About Me
Needing to a find a creative outlet in my life, I picked up a camera early 2012. Soon after, I realized I enjoyed shooting scenes and people in the streets. Street photography, especially in black and white, has become a passion in my life. I enjoy each moment I'm able to get out and walk the streets around Denver and nearby towns to find interesting places, spaces, and faces. I have very much become a student of the art and love the local art community around Denver.
If you are visiting my page, thank you; and if you are also local please be sure to check out your local art galleries and centers. Redline Center and the CPAC in Denver are both great supporters of art photographers.
When I'm not shooting street, I work as a special education teacher for at risk youth in Lakewood, CO. I teach adolescents with mental and behavioral issues.
Please also visit my gallery at 500px.com/JasonMaloney
Artist's Statement
I shoot street photography for two main reasons: self therapy, and historical purposes.
Primarily I photograph people on the streets as a means of pushing my the boundaries of my own comfort zone. For nearly a decade I have struggled with depression and mild social anxiety in conjunction with having a very small family in which I was the only child and grew up very independently, I find much of the time I have difficulty relating to people and their families.
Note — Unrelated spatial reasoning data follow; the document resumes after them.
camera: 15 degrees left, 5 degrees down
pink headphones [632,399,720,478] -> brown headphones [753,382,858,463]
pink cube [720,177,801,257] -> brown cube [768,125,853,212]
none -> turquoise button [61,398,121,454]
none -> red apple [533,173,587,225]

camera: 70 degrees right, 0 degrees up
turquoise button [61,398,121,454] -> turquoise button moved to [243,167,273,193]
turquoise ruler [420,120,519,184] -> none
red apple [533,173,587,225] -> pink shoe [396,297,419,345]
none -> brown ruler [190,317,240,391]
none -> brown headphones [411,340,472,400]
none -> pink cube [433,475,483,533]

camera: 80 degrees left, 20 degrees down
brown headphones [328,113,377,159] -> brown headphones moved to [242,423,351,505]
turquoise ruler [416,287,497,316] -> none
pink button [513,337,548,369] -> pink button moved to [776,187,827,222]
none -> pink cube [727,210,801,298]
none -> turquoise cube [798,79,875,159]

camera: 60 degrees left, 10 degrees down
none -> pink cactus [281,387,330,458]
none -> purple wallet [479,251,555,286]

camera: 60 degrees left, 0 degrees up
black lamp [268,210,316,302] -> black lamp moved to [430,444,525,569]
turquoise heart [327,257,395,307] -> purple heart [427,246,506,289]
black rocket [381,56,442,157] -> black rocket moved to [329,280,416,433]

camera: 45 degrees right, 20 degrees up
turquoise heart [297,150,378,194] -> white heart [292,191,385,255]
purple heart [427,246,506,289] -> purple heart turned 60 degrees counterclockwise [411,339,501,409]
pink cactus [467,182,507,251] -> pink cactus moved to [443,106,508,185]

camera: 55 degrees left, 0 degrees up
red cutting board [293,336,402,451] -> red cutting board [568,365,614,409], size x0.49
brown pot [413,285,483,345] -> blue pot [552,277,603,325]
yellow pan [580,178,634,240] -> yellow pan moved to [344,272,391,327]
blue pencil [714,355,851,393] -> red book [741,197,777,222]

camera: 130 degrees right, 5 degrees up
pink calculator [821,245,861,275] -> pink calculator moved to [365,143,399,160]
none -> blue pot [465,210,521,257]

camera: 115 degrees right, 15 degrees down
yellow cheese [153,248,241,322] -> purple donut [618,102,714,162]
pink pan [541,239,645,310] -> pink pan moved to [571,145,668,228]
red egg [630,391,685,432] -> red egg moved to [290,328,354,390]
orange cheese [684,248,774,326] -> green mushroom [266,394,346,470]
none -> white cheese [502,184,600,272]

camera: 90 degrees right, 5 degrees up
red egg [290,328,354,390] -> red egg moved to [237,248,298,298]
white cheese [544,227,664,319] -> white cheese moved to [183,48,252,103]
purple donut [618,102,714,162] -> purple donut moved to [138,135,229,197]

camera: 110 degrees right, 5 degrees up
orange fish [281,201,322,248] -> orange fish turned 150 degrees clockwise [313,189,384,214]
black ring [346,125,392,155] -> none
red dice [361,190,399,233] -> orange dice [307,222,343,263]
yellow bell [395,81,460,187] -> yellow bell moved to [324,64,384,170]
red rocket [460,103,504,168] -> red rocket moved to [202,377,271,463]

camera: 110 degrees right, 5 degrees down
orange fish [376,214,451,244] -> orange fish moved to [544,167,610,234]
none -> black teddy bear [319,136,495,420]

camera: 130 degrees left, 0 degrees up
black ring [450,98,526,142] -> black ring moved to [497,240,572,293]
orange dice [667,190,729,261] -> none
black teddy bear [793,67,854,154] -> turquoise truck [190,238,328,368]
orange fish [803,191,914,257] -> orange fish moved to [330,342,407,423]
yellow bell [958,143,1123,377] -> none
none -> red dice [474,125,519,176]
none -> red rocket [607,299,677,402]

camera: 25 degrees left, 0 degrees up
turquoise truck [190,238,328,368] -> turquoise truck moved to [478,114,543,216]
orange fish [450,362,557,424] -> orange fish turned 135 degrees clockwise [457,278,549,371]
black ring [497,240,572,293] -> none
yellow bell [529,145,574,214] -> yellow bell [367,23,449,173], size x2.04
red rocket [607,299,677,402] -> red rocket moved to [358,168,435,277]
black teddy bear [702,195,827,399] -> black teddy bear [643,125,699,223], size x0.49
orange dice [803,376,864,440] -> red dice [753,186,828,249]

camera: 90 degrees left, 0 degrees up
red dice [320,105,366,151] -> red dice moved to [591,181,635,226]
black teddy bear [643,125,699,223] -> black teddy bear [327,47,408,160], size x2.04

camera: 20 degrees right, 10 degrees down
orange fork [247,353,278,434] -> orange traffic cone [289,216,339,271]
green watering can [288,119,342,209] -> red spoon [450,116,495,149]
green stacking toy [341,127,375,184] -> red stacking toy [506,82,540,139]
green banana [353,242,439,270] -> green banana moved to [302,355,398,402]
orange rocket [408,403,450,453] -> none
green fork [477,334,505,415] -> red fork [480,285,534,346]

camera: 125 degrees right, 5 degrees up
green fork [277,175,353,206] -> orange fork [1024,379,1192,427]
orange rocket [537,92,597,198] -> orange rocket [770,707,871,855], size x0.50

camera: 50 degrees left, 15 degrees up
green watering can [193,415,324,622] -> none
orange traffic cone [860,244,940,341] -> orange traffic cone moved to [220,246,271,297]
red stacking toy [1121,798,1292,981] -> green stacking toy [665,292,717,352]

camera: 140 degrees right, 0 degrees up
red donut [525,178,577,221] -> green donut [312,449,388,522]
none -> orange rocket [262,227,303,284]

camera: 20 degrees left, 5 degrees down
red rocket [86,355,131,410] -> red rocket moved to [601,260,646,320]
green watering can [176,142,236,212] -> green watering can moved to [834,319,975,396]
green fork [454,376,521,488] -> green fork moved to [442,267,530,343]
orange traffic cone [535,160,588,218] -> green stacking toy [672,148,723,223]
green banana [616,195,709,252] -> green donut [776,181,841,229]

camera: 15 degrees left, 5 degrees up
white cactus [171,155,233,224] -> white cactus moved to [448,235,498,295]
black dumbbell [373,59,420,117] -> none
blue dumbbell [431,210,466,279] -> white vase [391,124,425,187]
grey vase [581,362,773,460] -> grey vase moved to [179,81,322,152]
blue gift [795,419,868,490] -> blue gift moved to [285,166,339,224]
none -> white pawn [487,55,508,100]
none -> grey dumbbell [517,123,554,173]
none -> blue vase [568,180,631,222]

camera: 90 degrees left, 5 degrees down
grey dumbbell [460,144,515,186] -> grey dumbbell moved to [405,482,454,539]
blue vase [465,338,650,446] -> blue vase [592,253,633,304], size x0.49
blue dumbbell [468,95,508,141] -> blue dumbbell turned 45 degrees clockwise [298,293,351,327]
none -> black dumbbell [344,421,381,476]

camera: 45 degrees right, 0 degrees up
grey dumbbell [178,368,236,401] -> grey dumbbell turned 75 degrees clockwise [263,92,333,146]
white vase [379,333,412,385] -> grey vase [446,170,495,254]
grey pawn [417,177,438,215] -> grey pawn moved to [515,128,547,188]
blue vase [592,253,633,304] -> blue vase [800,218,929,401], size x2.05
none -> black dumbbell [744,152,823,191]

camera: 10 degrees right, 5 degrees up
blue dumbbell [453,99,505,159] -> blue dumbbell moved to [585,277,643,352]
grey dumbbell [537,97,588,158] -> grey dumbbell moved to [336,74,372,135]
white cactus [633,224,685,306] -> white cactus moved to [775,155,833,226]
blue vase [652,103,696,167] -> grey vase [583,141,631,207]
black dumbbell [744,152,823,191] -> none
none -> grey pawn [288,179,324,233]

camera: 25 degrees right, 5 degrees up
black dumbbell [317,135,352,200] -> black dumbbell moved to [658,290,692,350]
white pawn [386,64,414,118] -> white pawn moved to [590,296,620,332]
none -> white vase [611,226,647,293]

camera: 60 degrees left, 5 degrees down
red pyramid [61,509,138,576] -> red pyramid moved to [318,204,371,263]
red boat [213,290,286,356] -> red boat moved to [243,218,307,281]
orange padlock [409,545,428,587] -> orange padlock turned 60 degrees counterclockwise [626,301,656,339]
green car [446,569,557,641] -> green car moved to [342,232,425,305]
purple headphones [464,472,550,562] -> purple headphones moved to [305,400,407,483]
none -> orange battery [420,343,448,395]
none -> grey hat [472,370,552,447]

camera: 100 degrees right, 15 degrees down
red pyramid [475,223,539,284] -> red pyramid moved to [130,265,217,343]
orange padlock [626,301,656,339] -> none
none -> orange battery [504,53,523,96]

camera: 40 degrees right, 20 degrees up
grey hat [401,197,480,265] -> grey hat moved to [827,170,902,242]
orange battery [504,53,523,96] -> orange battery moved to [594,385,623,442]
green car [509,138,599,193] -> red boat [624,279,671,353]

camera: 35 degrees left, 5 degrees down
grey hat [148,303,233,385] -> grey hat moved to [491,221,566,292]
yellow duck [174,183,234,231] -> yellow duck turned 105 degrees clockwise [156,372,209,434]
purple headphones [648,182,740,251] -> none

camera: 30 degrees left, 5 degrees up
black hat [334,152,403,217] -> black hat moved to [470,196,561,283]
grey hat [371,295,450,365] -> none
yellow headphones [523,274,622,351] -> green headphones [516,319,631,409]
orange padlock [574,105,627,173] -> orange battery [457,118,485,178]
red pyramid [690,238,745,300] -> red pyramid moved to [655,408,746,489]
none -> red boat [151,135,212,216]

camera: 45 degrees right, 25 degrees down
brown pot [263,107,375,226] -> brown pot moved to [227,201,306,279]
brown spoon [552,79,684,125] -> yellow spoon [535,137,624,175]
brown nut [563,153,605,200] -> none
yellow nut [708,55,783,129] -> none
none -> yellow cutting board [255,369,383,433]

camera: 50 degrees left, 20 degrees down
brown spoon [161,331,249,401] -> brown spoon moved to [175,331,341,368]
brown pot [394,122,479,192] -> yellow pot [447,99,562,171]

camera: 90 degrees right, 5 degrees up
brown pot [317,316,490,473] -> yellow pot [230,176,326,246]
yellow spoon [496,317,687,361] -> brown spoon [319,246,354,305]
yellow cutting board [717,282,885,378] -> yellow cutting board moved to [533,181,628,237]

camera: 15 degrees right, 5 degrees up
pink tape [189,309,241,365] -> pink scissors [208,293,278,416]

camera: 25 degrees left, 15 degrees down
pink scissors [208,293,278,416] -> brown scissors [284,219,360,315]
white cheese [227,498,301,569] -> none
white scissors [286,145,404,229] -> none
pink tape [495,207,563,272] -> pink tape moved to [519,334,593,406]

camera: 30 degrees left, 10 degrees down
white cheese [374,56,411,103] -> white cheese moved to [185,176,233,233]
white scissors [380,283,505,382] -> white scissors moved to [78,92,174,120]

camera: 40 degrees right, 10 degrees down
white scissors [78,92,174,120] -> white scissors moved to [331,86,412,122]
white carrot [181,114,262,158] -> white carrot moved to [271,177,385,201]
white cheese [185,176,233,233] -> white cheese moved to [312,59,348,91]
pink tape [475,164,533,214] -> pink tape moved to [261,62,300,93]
Street photography allows me to observe and capture others and in a natural environment that gives me a window into a world I feel I don't always understand.
Secondly, the photographs I take in the streets of Denver are meant to capture life in our times. Graduating University of Northern Colorado with a BA in History, I am very self aware that the photo's I take today will become primary documents for tomorrow. My intention is to capture life in the present. People being people which is sometimes humorous, dramatic, but usually ordinary.
I personally observe a few self imposed rules as I am out shooting to the best of my ability. 1) I do not shoot homeless people as I feel too many amateur street photographers capture them as an easy, vulnerable shot. Unless shooting towards a project of awareness for the homeless, or a moment I feel that just cannot go photographed, I do not photograph the homeless. 2) I do not shoot street performers, for many of the same reasons as the homeless. Street performers are performing and want to be photographed. 3) To the best of my ability (and limitations with my self fears) I attempt to photograph the fronts of people, as close as I can as I believe the composition is just more dynamic and powerful.